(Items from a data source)
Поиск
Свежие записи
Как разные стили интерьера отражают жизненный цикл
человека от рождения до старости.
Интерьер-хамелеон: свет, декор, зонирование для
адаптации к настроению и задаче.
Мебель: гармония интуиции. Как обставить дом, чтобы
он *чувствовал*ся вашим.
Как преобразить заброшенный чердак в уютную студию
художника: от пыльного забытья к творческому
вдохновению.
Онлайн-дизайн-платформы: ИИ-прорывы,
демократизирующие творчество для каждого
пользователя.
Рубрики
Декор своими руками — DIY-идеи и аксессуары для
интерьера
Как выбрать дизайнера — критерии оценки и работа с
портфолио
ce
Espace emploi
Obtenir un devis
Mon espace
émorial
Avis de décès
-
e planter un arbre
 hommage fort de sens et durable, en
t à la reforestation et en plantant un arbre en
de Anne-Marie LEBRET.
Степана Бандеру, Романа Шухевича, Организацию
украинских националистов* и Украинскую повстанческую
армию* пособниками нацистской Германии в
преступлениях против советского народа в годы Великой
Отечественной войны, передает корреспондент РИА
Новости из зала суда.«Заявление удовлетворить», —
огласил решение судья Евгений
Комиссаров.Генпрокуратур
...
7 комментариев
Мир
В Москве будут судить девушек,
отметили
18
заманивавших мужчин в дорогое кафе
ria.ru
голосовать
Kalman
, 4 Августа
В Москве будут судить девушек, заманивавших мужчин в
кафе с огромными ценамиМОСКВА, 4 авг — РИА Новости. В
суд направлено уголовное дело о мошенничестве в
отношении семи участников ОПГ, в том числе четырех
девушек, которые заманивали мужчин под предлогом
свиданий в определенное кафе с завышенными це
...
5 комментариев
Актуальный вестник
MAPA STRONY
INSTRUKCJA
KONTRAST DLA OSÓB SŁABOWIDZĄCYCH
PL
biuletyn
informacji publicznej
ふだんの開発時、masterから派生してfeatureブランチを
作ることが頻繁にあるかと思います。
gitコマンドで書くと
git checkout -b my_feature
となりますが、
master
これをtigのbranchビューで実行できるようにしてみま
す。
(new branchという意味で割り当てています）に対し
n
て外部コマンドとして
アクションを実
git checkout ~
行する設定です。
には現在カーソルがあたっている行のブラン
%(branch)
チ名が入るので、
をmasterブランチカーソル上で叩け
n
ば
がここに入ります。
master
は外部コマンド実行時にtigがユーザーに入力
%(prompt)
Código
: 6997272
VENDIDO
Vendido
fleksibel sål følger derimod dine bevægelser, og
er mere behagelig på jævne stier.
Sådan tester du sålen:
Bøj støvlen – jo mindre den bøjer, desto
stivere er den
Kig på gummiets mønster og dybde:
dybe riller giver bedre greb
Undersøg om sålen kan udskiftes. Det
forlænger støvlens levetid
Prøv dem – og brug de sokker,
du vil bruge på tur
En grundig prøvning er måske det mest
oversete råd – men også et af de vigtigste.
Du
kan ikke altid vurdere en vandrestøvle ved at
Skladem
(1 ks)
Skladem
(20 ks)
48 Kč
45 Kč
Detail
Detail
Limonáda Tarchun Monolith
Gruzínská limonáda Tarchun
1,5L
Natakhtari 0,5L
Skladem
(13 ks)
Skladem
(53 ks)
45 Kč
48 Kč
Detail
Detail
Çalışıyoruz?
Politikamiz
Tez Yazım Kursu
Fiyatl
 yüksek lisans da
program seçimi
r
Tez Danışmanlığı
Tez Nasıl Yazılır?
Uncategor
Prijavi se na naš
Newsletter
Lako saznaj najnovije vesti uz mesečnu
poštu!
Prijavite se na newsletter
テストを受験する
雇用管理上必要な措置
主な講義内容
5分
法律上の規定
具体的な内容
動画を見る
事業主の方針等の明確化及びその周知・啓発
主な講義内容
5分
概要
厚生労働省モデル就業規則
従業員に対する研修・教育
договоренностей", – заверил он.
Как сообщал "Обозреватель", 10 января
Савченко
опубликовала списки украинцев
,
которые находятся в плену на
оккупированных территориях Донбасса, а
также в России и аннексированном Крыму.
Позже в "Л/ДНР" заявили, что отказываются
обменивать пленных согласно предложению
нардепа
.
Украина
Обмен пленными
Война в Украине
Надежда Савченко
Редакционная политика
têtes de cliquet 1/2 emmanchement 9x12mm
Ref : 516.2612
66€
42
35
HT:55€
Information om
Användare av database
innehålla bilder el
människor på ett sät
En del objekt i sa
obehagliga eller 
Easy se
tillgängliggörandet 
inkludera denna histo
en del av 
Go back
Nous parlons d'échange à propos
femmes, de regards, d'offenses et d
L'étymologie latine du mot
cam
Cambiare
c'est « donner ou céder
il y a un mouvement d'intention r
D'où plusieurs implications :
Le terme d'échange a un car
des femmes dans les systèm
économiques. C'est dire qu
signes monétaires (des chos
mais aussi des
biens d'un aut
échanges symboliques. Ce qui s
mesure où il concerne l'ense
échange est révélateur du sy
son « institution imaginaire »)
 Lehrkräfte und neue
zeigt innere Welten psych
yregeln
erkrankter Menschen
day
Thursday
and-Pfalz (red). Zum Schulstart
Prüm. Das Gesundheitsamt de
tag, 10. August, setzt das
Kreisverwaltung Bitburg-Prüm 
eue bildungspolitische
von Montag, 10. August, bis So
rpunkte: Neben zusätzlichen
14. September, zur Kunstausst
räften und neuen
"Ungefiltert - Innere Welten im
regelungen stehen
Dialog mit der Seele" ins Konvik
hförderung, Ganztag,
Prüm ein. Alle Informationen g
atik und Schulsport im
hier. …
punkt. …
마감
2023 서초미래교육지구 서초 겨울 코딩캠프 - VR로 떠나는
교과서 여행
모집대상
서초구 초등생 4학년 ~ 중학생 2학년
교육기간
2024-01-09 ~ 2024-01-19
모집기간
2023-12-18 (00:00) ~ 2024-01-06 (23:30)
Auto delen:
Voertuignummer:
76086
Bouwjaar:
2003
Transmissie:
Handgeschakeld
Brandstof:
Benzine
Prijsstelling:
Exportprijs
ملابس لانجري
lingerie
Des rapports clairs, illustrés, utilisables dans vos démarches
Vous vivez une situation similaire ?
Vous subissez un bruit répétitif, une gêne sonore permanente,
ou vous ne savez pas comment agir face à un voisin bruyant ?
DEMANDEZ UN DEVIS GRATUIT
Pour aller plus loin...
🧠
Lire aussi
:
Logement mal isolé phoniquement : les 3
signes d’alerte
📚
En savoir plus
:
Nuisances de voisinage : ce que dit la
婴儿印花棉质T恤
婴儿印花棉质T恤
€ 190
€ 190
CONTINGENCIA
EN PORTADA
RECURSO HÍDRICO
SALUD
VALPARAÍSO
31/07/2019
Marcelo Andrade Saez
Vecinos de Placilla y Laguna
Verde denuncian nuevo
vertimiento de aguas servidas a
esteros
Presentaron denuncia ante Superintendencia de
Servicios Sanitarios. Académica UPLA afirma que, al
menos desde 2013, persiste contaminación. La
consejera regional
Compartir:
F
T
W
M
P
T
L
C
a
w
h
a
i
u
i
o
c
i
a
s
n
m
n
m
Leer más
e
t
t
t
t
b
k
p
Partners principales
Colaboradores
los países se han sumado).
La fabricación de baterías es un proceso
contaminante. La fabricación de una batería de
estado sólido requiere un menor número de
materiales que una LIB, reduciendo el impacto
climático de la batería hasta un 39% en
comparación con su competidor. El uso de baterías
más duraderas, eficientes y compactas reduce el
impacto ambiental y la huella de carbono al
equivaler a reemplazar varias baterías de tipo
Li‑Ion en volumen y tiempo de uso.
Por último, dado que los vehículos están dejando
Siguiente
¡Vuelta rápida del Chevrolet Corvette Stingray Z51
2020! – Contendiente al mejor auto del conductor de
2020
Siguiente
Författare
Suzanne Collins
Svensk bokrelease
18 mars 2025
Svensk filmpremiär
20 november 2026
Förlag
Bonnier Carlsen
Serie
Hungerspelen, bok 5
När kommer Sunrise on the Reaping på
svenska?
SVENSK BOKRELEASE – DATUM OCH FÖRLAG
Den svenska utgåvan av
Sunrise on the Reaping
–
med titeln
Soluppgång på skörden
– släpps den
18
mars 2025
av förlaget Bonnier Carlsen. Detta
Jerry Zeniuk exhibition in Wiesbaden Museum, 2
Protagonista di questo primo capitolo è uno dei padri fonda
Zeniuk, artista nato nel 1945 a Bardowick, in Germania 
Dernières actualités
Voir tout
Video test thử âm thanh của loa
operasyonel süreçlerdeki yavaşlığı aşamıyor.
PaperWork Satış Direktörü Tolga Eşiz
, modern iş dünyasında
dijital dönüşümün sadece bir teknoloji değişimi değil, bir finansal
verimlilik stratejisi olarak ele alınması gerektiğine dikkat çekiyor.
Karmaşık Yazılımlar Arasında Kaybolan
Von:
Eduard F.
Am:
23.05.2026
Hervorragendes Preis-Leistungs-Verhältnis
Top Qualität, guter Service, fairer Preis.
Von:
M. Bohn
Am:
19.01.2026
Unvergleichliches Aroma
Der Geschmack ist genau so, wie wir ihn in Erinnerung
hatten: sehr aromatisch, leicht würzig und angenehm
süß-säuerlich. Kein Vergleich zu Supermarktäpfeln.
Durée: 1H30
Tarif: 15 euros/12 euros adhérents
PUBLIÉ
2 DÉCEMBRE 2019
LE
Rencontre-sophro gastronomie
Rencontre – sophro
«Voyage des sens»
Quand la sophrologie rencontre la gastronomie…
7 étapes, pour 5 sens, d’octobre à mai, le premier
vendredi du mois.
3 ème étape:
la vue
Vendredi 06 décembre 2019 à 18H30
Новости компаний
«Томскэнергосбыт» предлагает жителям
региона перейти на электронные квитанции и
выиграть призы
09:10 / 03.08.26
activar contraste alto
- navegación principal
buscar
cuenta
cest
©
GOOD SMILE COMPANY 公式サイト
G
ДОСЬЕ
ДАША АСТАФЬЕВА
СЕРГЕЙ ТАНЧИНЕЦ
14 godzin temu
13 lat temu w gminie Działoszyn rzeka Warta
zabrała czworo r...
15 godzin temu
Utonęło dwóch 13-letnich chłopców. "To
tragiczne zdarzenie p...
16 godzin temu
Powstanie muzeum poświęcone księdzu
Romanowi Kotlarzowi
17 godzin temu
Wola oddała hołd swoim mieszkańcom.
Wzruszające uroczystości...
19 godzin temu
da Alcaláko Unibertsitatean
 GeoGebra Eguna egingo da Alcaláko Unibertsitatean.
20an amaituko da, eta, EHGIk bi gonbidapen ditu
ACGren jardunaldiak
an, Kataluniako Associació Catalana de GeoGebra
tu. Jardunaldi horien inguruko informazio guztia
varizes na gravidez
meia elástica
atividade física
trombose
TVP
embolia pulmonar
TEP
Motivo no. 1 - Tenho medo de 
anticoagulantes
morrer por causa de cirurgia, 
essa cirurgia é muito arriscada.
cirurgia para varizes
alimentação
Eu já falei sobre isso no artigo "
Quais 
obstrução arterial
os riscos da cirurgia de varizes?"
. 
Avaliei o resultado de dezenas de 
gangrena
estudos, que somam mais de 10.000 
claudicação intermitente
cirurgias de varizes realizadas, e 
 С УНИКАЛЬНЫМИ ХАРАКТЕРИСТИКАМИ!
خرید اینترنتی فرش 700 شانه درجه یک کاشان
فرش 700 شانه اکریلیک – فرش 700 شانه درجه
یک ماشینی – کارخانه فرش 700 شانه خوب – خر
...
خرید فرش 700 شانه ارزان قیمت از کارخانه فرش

:: EXERCISE BRIEF ::
Please rewrite the records from their first line through the line containing "кафе с огромными", inclusive, as a JSON list of strings with one string per line, leaving out blank lines.

:: EXERCISE ANSWER ::
[
  "Поиск",
  "Свежие записи",
  "Как разные стили интерьера отражают жизненный цикл",
  "человека от рождения до старости.",
  "Интерьер-хамелеон: свет, декор, зонирование для",
  "адаптации к настроению и задаче.",
  "Мебель: гармония интуиции. Как обставить дом, чтобы",
  "он *чувствовал*ся вашим.",
  "Как преобразить заброшенный чердак в уютную студию",
  "художника: от пыльного забытья к творческому",
  "вдохновению.",
  "Онлайн-дизайн-платформы: ИИ-прорывы,",
  "демократизирующие творчество для каждого",
  "пользователя.",
  "Рубрики",
  "Декор своими руками — DIY-идеи и аксессуары для",
  "интерьера",
  "Как выбрать дизайнера — критерии оценки и работа с",
  "портфолио",
  "ce",
  "Espace emploi",
  "Obtenir un devis",
  "Mon espace",
  "émorial",
  "Avis de décès",
  "-",
  "e planter un arbre",
  " hommage fort de sens et durable, en",
  "t à la reforestation et en plantant un arbre en",
  "de Anne-Marie LEBRET.",
  "Степана Бандеру, Романа Шухевича, Организацию",
  "украинских националистов* и Украинскую повстанческую",
  "армию* пособниками нацистской Германии в",
  "преступлениях против советского народа в годы Великой",
  "Отечественной войны, передает корреспондент РИА",
  "Новости из зала суда.«Заявление удовлетворить», —",
  "огласил решение судья Евгений",
  "Комиссаров.Генпрокуратур",
  "...",
  "7 комментариев",
  "Мир",
  "В Москве будут судить девушек,",
  "отметили",
  "18",
  "заманивавших мужчин в дорогое кафе",
  "ria.ru",
  "голосовать",
  "Kalman",
  ", 4 Августа",
  "В Москве будут судить девушек, заманивавших мужчин в",
  "кафе с огромными ценамиМОСКВА, 4 авг — РИА Новости. В"
]